The package description of xserver-xorg-video-intel says,

 The use of this driver is discouraged if your hw is new enough (ca.
 2007 and newer). You can try uninstalling this driver and let the
 server use it's builtin modesetting driver instead.

did you try removing the package entirely?

Revision history for this message
Andrew Montalenti (andrewm-l) wrote :

@chipaca Thanks for the suggestion. Interesting. I see a reddit thread about this here:

https://www.reddit.com/r/archlinux/comments/4cojj9/it_is_probably_time_to_ditch_xf86videointel/

I might try that suggestion again. Reading the Intel Graphics wiki page from Arch Linux has the following admonishment:

"Some (Debian & Ubuntu, Fedora, KDE) recommend not installing the xf86-video-intel driver, and instead falling back on the modesetting driver for fourth generation and newer GPUs. See [1], [2], Xorg#Installation, and modesetting(4). However, the modesetting driver can cause problems such as Chromium Issue 370022."

from https://wiki.archlinux.org/index.php/intel_graphics

Part of the reason I switched to xserver-xorg-video-intel, though, is because I was seeing atrocious animation performance with the default, as well as corruption issues in Chrome. So, I had assumed the built-in driver was somehow problematic. Seems like we need an expert to weigh in here on the right move for modern Ubuntu and modern Intel GPUs.

Revision history for this message
Launchpad Janitor (janitor) wrote :

Status changed to 'Confirmed' because the bug affects multiple users.

Changed in xserver-xorg-video-intel (Ubuntu):
status: New → Confirmed
Revision history for this message
Andrew Montalenti (andrewm-l) wrote :

For the help of other users, I just want to mention that in Ubuntu 17.04, I ended up switching back to stable xorg and *removing* xserver-xorg-video-intel, as suggested in some online documentation, in order to force the modesetting driver to run. I'd see modesetting and glamoregl modules loading in the Xorg.0.log file.

Then, I disabled hardware acceleration in Chrome, using the official setting available in Chrome settings. (Not via a flag.) Search for "acceleration" in chrome://settings and then un-check that option.

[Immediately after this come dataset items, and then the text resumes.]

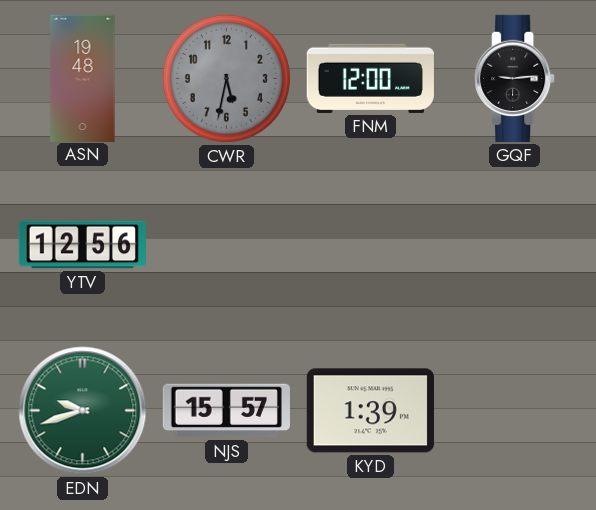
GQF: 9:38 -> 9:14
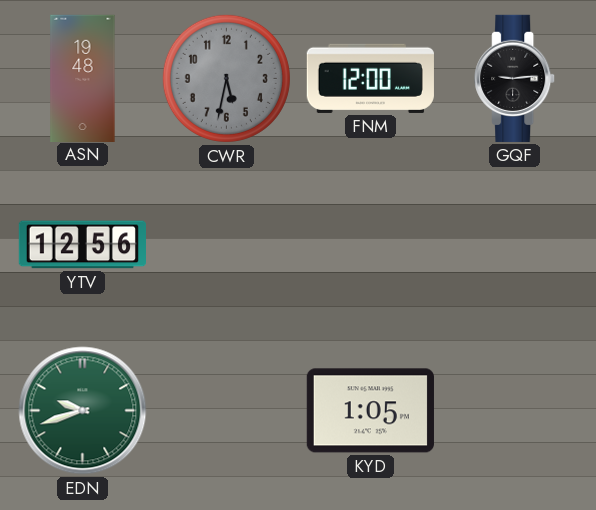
NJS: 15:57 -> none
KYD: 1:39 -> 1:05
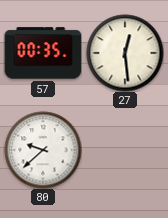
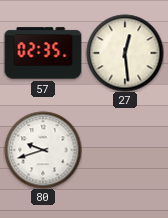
57: 00:35 -> 02:35
80: 9:38 -> 9:42
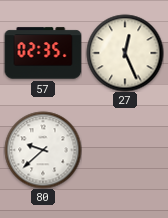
27: 12:29 -> 12:26
80: 9:42 -> 9:38
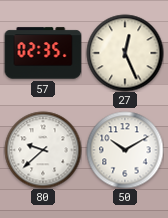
50: none -> 10:10
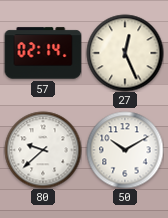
57: 02:35 -> 02:14
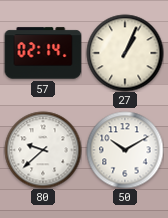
27: 12:26 -> 1:04
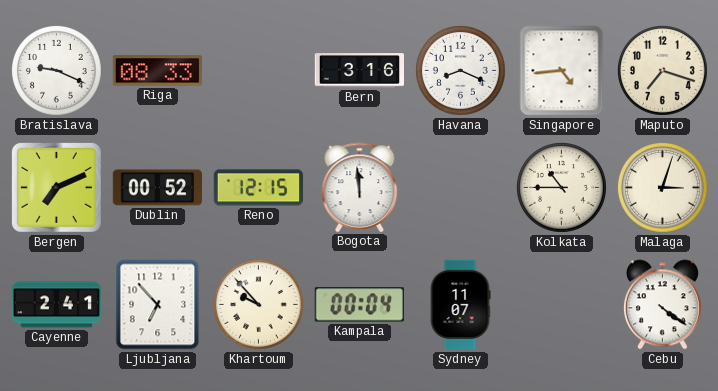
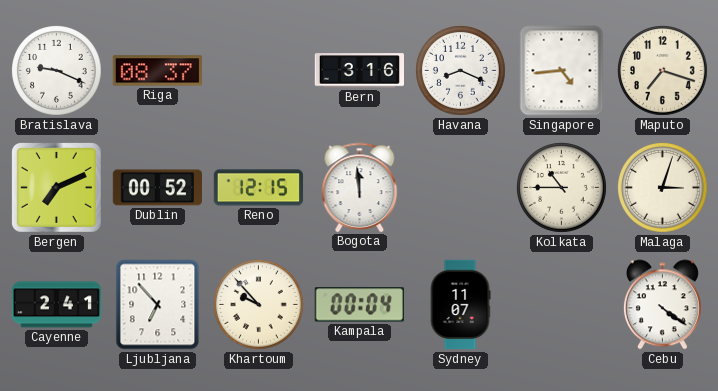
Riga: 08:33 -> 08:37
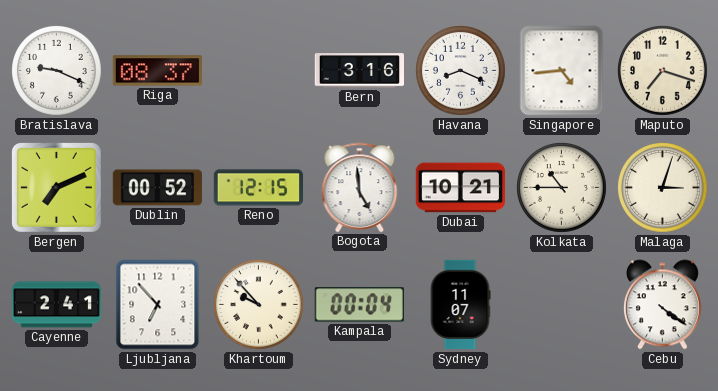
Bogota: 11:59 -> 4:59
Dubai: none -> 10:21
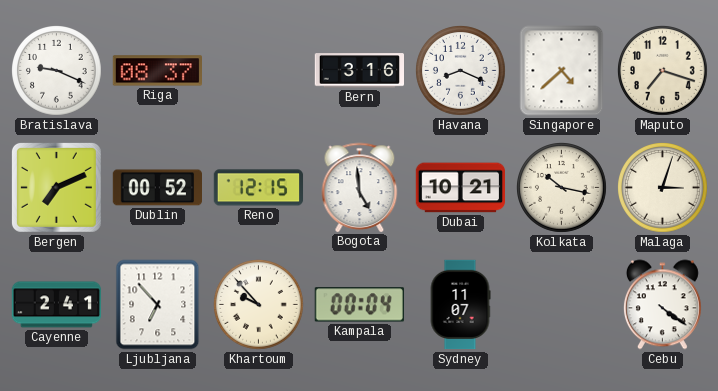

With these two corrective actions, I seem to have a stable machine, even when running Chrome day-in day-out for a long time in gnome-shell. I also can't force a crash with Facebook 3D images any longer. This is probably the right set of recommendations for users with my Lenovo X1C model or similar Skylake & GPU hardware.

Revision history for this message
Maarten Jacobs (maarten256) wrote :

I have been seeing this similar issue for some time but hadn't gotten to looking into it. My system was also running with the subject driver:

xserver-xorg-video-intel 2:2.99.917+git20160325-1ubuntu1.2 amd64 X.Org X server -- Intel i8xx, i9xx display driver

My graphics card:

01:00.0 VGA compatible controller: NVIDIA Corporation GF119 [GeForce GT 610] (rev a1)

For experimentation sake, I switched to NVidia proprietary drivers... To see if that helps any (for my case).